Assistant Hennepin County Attorney Amy Sweasy argued that Xiong, 31, was negligent for stashing the weapon between a pillow and a mattress in the master bedroom where the children played unattended.
The gun was one of eight that police found in Xiong’s south Minneapolis home, where the family’s four children lived.
Meshbesher countered that the gun was safely hidden between the headboard and the mattress in a holster, and although loaded, it was not likely to be found by the 4-year-old.
The conviction calls for four years in prison under state guidelines, although Judge Daniel Moreno will make the final decision when Xiong is sentenced June 27. Hennepin County Attorney Mike Freeman said that the case is the fourth in recent years involving a child hurt or killed by a gun carelessly left out by a father or other male and that there was little hesitation when it came to charging Xiong.
“We need to send messages,” Freeman said. “We’re not looking for profound penalties for these people. We’re looking for messages: Don’t keep loaded handguns accessible to kids.”

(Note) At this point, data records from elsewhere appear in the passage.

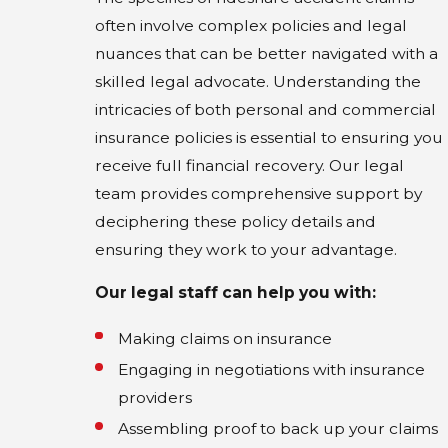
often involve complex policies and legal
nuances that can be better navigated with a
skilled legal advocate. Understanding the
intricacies of both personal and commercial
insurance policies is essential to ensuring you
receive full financial recovery. Our legal
team provides comprehensive support by
deciphering these policy details and
ensuring they work to your advantage.
Our legal staff can help you with:
Making claims on insurance
Engaging in negotiations with insurance
providers
Assembling proof to back up your claims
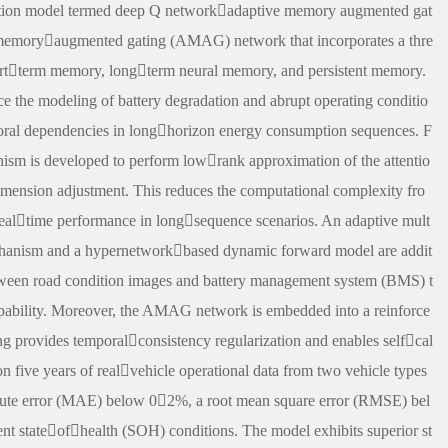
ction model termed deep Q networkadaptive memory augmented gat
emoryaugmented gating (AMAG) network that incorporates a thre
hortterm memory, longterm neural memory, and persistent memory.
e the modeling of battery degradation and abrupt operating conditio
mporal dependencies in longhorizon energy consumption sequences. F
sm is developed to perform lowrank approximation of the attentio
mension adjustment. This reduces the computational complexity fro
 realtime performance in longsequence scenarios. An adaptive mult
hanism and a hypernetworkbased dynamic forward model are addit
tween road condition images and battery management system (BMS) t
apability. Moreover, the AMAG network is embedded into a reinforce
g provides temporalconsistency regularization and enables selfcal
on five years of realvehicle operational data from two vehicle types
olute error (MAE) below 02%, a root mean square error (RMSE) bel
 stateofhealth (SOH) conditions. The model exhibits superior st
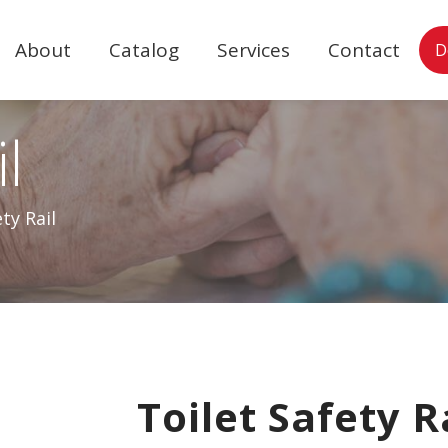
About
Catalog
Services
Contact
D
l
ty Rail
Toilet Safety R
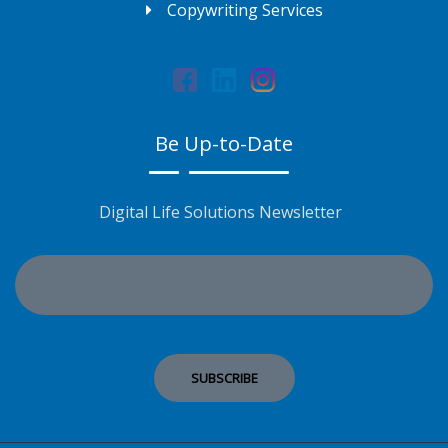
Copywriting Services
Be Up-to-Date
Digital Life Solutions Newsletter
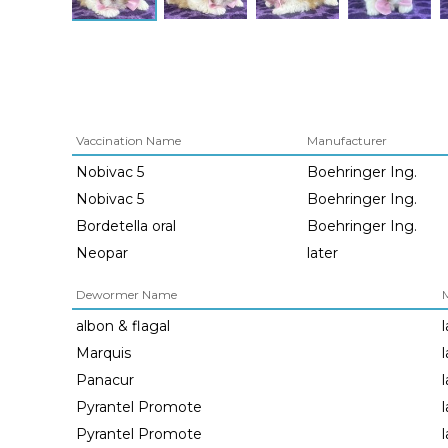
Vaccination Name
Manufacturer
Nobivac 5
Boehringer Ing.
Nobivac 5
Boehringer Ing.
Bordetella oral
Boehringer Ing.
Neopar
later
Dewormer Name
albon & flagal
Marquis
Panacur
Pyrantel Promote
Pyrantel Promote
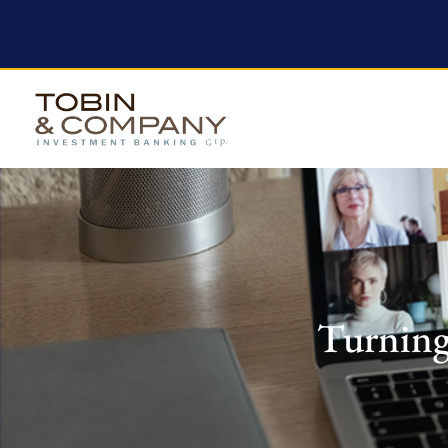
Turning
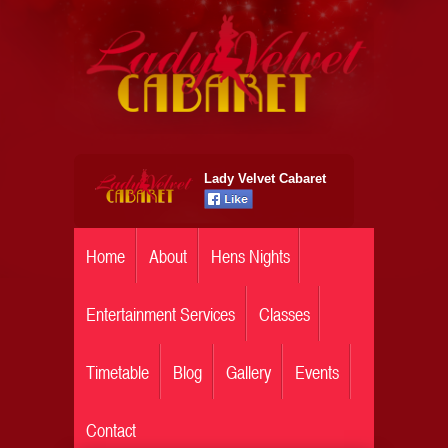
Lady Velvet Cabaret
Home
About
Hens Nights
Entertainment Services
Classes
Timetable
Blog
Gallery
Events
Contact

Freeman said it wasn’t prosecutors’ intent to take the case to trial. He wouldn’t specify what offers were made, but said they included time less than the four years that Xiong could receive.
“When we negotiated in good faith, he said he refused to accept a deal that required him to acknowledge responsibility, and clearly he needed to acknowledge responsibility,” Freeman said.
A presentence investigation is necessary before the prosecution decides what sentence it will ask Moreno to give Xiong.
Meshbesher said each of the offers made to Xiong included a plea to a felony with some jail time and a lengthy probation period. It was unsatisfactory, he said, and Xiong knew of the risks of taking the case to trial.
Meshbesher slammed Freeman as making his client’s entire case about politics.
“Mr. Freeman did not try this case; Mr. Freeman was not in that courtroom. Mr. Freeman holds press conferences because he is an elected official,” Meshbesher said. “This is not politics. This is somebody’s life.”
Asked whether the case was political, Freeman responded with an incredulous “No.”
“Why does this guy need to leave seven guns in a house with five kids?” he said. “A kindergartner, a 4-year-old, a 2-year-old and a 1-year old with no toys, except Daddy’s loaded guns. Go figure.”